Esto es lo elemental, lo que todos saben o deberían saber. Sin embargo, a cada paso nos encontramos con lo contrario: con toda esa calaña que desprecia e insulta a las masas porque no votan a quien deberían, mientras elogian al primer patán que aparece ante los micrófonos. Pues bien, el futuro no pertenece a éstos sino a aquellos, los despreciados. Son ellos quienes hacen la historia y son ellos los que merecen toda la atención.
No estoy con el colofón (último párrafo) y en verdad que lo lamento.
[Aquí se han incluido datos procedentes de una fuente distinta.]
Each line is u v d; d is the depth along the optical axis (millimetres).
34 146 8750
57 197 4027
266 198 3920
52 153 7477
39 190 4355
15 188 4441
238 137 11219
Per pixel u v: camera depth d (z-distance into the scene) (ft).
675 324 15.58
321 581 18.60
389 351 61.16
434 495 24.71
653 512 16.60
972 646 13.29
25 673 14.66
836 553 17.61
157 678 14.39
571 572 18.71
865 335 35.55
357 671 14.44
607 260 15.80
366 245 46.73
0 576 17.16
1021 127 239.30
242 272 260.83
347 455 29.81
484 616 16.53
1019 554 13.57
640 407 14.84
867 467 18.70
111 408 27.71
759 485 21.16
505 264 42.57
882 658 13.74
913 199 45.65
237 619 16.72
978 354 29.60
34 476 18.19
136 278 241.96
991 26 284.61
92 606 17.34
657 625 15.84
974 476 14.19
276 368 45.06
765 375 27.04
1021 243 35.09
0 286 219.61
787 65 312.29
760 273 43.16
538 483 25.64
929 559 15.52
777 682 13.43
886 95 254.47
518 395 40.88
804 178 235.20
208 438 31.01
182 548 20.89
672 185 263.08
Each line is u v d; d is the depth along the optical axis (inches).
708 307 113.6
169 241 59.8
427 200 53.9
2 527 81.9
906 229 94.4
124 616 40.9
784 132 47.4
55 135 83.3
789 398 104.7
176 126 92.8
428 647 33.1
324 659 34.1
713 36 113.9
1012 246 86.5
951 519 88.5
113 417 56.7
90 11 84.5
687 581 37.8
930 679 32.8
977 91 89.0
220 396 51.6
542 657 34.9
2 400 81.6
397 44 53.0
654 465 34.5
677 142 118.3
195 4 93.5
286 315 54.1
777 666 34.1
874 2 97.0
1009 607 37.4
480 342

La actual historia la hicieron y siguen haciendo los católicos (no digo cristianos, sino católicos y por consiguiente fascistas), siempre que les es necesario por el terror y el crimen, y vamos ya por el tercer milenio.
El que tenga oídos, que oiga; pues no voy a escribir aquí un libro con el que justificar lo que digo, en el que reflejar tantas y tantas atrocidades cometidas para mantener al proletariado de las diversas naciones ˗antes feudales y actualmente capitalistas- en la esclavitud; esclavitud anteriormente impuesta mediante la moral cristiana a fin de hacernos mansos corderos a los que trasquilar impunemente; y, actualmente (y sin por ello renunciar a mantener impositivamente *sumo respeto* a las religiones: para este caso la católica que por sus tropelías y falsedades de todo tipo no es acreedora de él), utilizando entre otras cosas del arte y de las tecnologías inherentes a éste para mantenernos en la moderna esclavitud.
Ojalá que se consiga escindir esta historia en pro de un tiempo nuevo que posibilite para el planeta el "Imperio del Sol" que ilumine el espíritu de una humanidad superior a la actualmente castrada humanidad en lo espiritual: algo más posible y deseable en la actualidad que nunca jamás gracias a las posibilidades de automatización tecnológica y el tiempo libre resultante que, repartiéndose las cargas laborales en el marco de una economía auténtica y consiguientemente de una organización superior para la vida, nos posibilitaría humanizar a la humanidad en pro de resolver tanta problemática como nos han creado los fascistas en sus ansias de dominio y de enriquecimiento a costa del resto social.
Pero eso no se dará de por sí, sino que habrá que luchar por ello hasta la victoria final: victoria que dada la índole del ser humano para inventar cuentos o para creérselos, me temo que de conseguirla no habrá de ser victoria final. Pero el proletariado se lo debemos a nuestra descendencia y, como deber que es, por ello se debería de luchar.
Personalmente creo que yo sería un individuo sumamente valioso para estar ahí con mi intelecto, siempre y cuando recibiese el llamado para hacerlo.
Es todo para aquí. Cordiales saludos.